Sudanese top for crime charges
Sudanese-born people are 67 times more likely to be charged with aggravated robbery and 55 times more likely to be charged with riot and affray in Victoria than those born elsewhere, according to analysis released yesterday by the state’s Crime Statistics Agency.
The annual crime statistics to the end of March showed a rise in gang crime including car-jackings, assaults, street robberies and drug offences, despite the state achieving its lowest criminal incident rate since March 2015 when population growth is taken into account.
Victoria Police Deputy Commissioner Shane Patton revealed there had been an “escalation” in offences committed by people born in Sudan and South Sudan.
“And anecdotally, we do know African youth are still over-represented in those high-impact, high-end crimes,” he told Melbourne radio 3AW.
The Australian obtained data based on country of birth prepared for Victoria Police by the Crime Statistics Agency, which shows there were 941 Sudanese-born unique alleged offenders in the year to March, compared with 875 the previous year, and 818 in 2016-17.
Figures for the past five years show Sudan/South Sudan has consistently been among the top two or three places of birth for offenders charged with crimes including aggravated burglary, serious assault, motor vehicle theft, aggravated robbery, and riot and affray.
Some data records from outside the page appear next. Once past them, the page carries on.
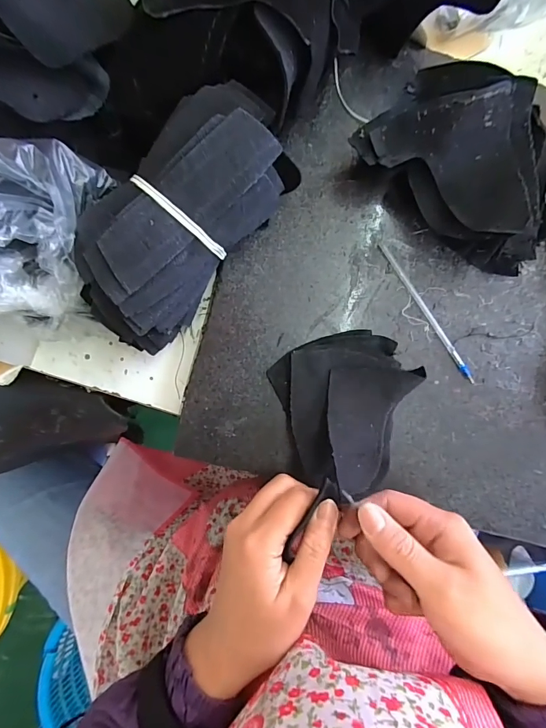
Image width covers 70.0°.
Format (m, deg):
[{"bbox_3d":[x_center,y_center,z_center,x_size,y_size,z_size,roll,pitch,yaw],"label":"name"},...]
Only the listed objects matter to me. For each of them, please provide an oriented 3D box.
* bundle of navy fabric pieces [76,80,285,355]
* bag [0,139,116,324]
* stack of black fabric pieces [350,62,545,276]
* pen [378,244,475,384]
[{"bbox_3d":[-0.060,-0.089,0.255,0.071,0.072,0.158,40,91,-3],"label":"bundle of navy fabric pieces"},{"bbox_3d":[-0.174,-0.056,0.217,0.177,0.089,0.078,-25,92,-2],"label":"bag"},{"bbox_3d":[0.137,-0.133,0.260,0.145,0.069,0.094,40,91,-3],"label":"stack of black fabric pieces"},{"bbox_3d":[0.117,-0.038,0.296,0.007,0.004,0.125,-35,93,0],"label":"pen"}]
The Crime Statistics Agency figures, which detail principal offences where offenders may have committed multiple crimes, show Sudanese-born offenders come second to Australian-born offenders (who represent 64.9 per cent of the population) for aggravated robbery and riot and affray, and rank after Australians and New Zealanders (1.57 per cent of the population) for serious assault and aggravated burglary.
Sudanese-born offenders accounted for 10 per cent of aggravated robbery offences and 8.3 per cent of riot and affray offences in the year to March. They were responsible for 1.1 per cent of all Victorian crime, despite representing 0.15 per cent of the population, meaning they are 7.3 times more likely to commit a crime than those born elsewhere.
Overall, offences in Victoria rose 2.6 per cent to 515,682 in the year to March 31, with firearms offences hitting a 10-year high.
Mr Patton said police were seeing people committing crimes in groups. “In terms of robberies, often we’re seeing cowardly attacks by people in groups of three or four and it’s those street robberies where they’re demanding phones and everything like that, so that’s a concern for us.”
The new data shows victim numbers have decreased while the number of offenders “processed” has increased.
Police Minister Lisa Neville conceded it was the first time in the state’s history of collecting crime statistics that the number of offenders had outstripped the number of victims, but said there had been a drop in “high-harm” crime such as aggravated burglaries and home invasions. She attributed a rise in youth crime to a small group of repeat offenders.